4 Marcelo Leal

A máquina que construía histórias

Olhando fotografias de família, mais precisamente observando as mulheres que pertenciam ao clã de minha mãe, esbocei um sorriso pensando: que mulheres eram essas!

Cresci em meio a rolos de tecidos de seda, de crepe de cetim, agulhas, canutilhos, pérolas, cristais, carretéis de linhas, fitas mimosas, botões em formato de flores, revistas de moda, moldes de roupas de festa. Minha mãe era costureira, ou usando um termo pomposo – modista, e sua clientela era composta pelas mulheres da família e amigas dessas. Dedicava seu trabalho somente para produzir vestuário de festejos, que tivessem o objetivo de, ao se moldarem aos corpos femininos, celebrar a vida.

As cerimônias tinham suas datas marcadas com certa antecedência e, sendo assim, minha mãe conseguia organizar uma agenda que pudesse atender a um número significativo da lista de clientes. As primeiras sessões, ou visitas, eram ocupadas de forma espaçada, recebendo uma ou duas mulheres por dia. Esse início dos trabalhos era tranquilo, regado a dúvidas e decisões quanto ao modelo, tecido, com bordado ou não, se caberia um decote mais ousado ou alguma transparência nas mangas, no colo ou no final das saias. Mas, à medida que os vestidos iam tomando forma, era um entra e sai, e eu ansiava pelo infalível intervalo, ou seja, a reunião de todas na outra saleta.

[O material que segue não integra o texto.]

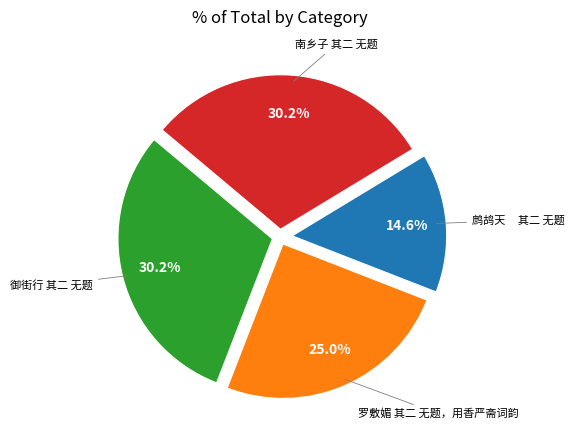

How many slices are in this pie chart?

4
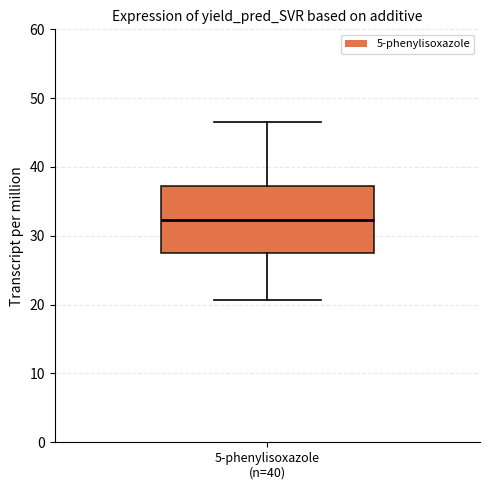

Read this box plot against the y-axis: the position of the median line, the range covered by the box, and the ends of both whiskers. The values are not printed on the chart, so give them approximately, as read against the axis.

median 32, box 27 to 37, whiskers 21 to 47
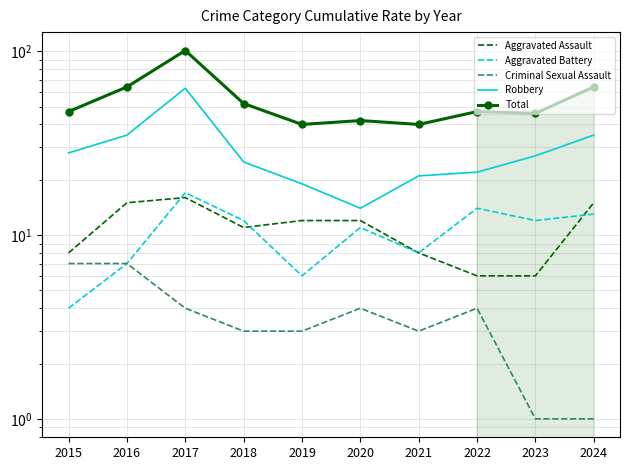

Is it true that Aggravated Assault equals 15 at 2024?

True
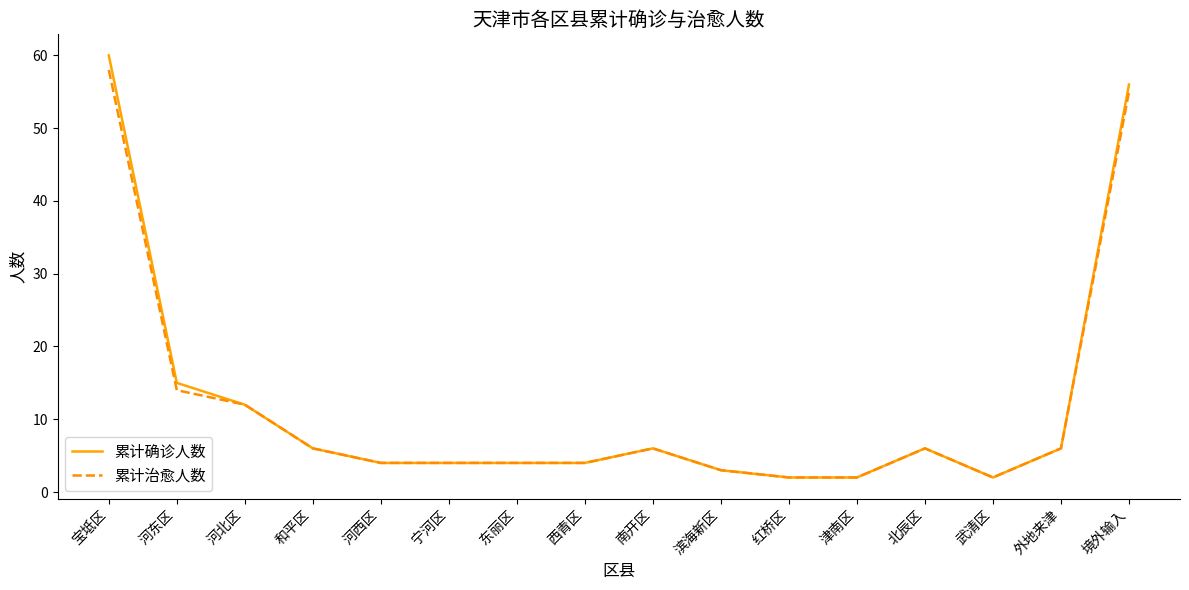

Which series has the largest range (max minus min)?

累计确诊人数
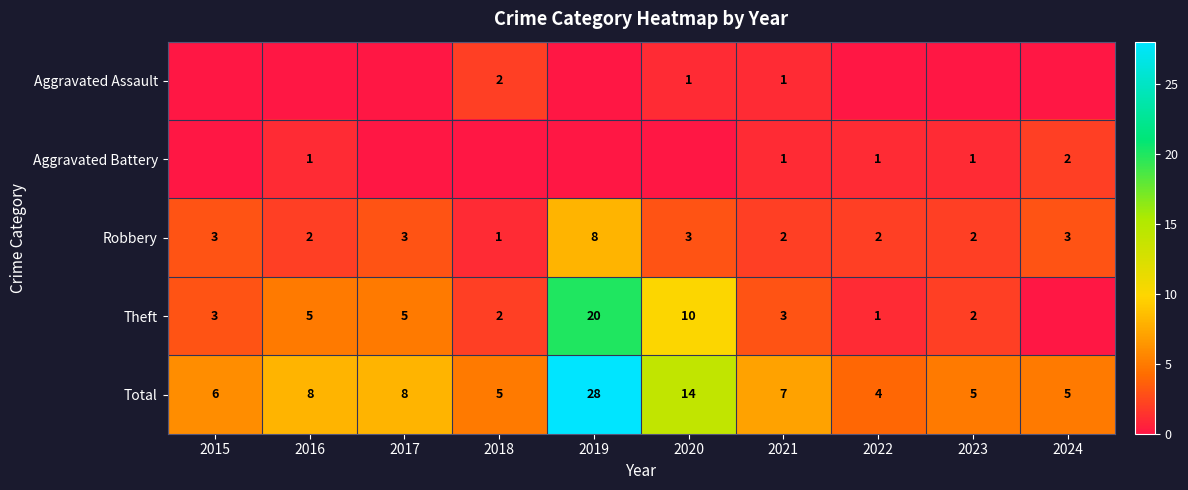

What is the maximum value for Total?

28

Foi nesses intervalos que comecei a fumar. Não um cigarro inteiro, óbvio. Mas a mulherada pedia para eu acender o cigarro delas. A maioria dos maridos desconhecia essa questão. Será?!  Enquanto isso, a senhora que ajudava minha mãe, se ocupava em filtrar o cafezinho. E eu, também, comecei a apreciar esse líquido que acompanha minhas tardes desde então.

Enquanto as xícaras de porcelana branca com frisos dourados recebiam marcas de batons, fofocavam e pitavam – todas usavam piteiras naquela época. Eu observava os cílios postiços e suas mãos, com longas unhas bicudas e esmaltadas de vermelho. Não lembro de ninguém esmaltar de branco. No mínimo um rosa forte. Somente minha mãe usava base transparente – para não manchar os tecidos, eu imagino.

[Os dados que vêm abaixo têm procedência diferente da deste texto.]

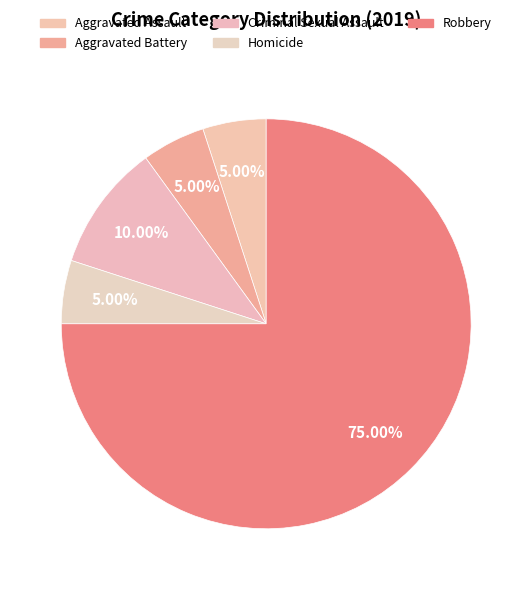

What percentage do Aggravated Assault and Aggravated Battery together represent?

10.0%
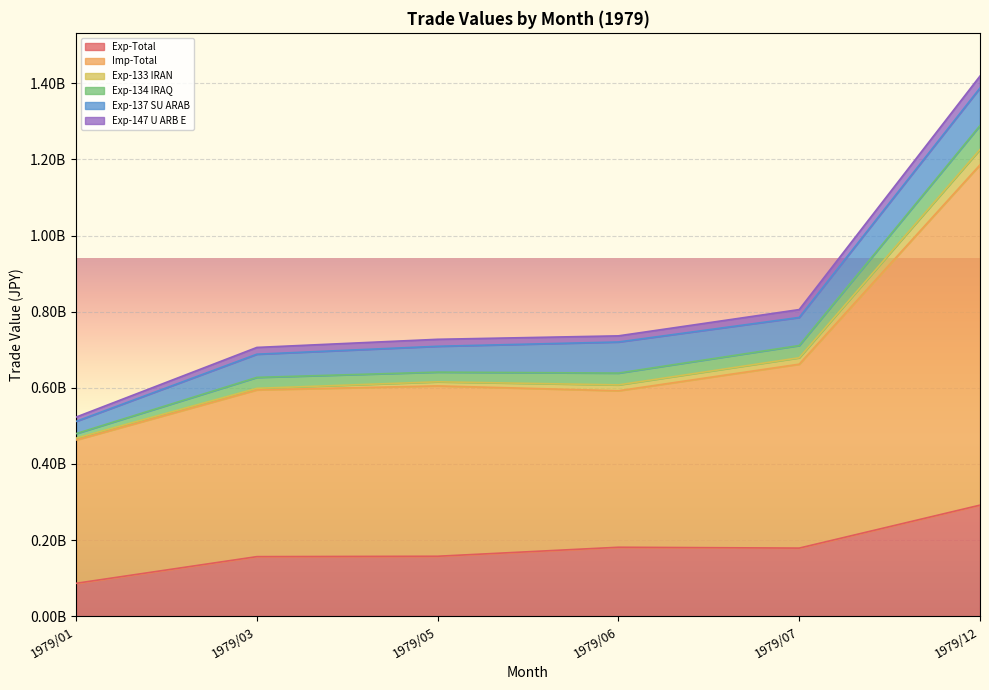

What are all the series names shown in the legend?

Exp-Total, Imp-Total, Exp-133 IRAN, Exp-134 IRAQ, Exp-137 SU ARAB, Exp-147 U ARB E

Na prova final, era como se a festa fosse acontecer em um salão contíguo. Elas chegavam em grupos, maquiladíssimas, com os cabelos cacheados – soltos ou presos em presilhas brilhantes, ou em altos coques enlaçados por fitas e com franjas alisadas, sapatos de salto forrados. Todas agitadas, falando alto, nervosas em frente ao espelho à espera da resposta à pergunta silenciosa: serei a mais bela no salão?

Os vestidos tinham, no mínimo, quatro saias, acinturados, e os pequenos botões abraçados por inúmeras micros casinhas. Raramente eram usados zíperes nesse tipo de vestuário. Entre a prova de uma e outra, a saleta de reuniões era mesclada por fumaça e perfumes. Na mesa onde, geralmente, ficava o café, minha mãe deixava muitas balas de hortelã para que elas retirassem do hálito as evidências do fumo.

Um cabideiro longo recebia as peças prontas, guardadas em capas de tule branco feitas por minha mãe. Eu adorava entrar na sala de costura quando não havia mais ninguém, admirando uma por uma, tal como faço nos dias de hoje, ao entrar em centros culturais e ficar em frente às obras de arte. Cada peça parecia sussurrar as histórias contadas por aquelas mulheres, incluindo alguns segredos que somente eu supunha conhecer. Minha imaginação passeava de vestido em vestido, construindo a noite em que eles estariam dançando, rodopiando e alegrando os olhos de todos os convidados. Ao sair da sala, jogava meu olhar para a máquina de construir histórias a partir de tecidos e linhas. Histórias que festejavam a vida.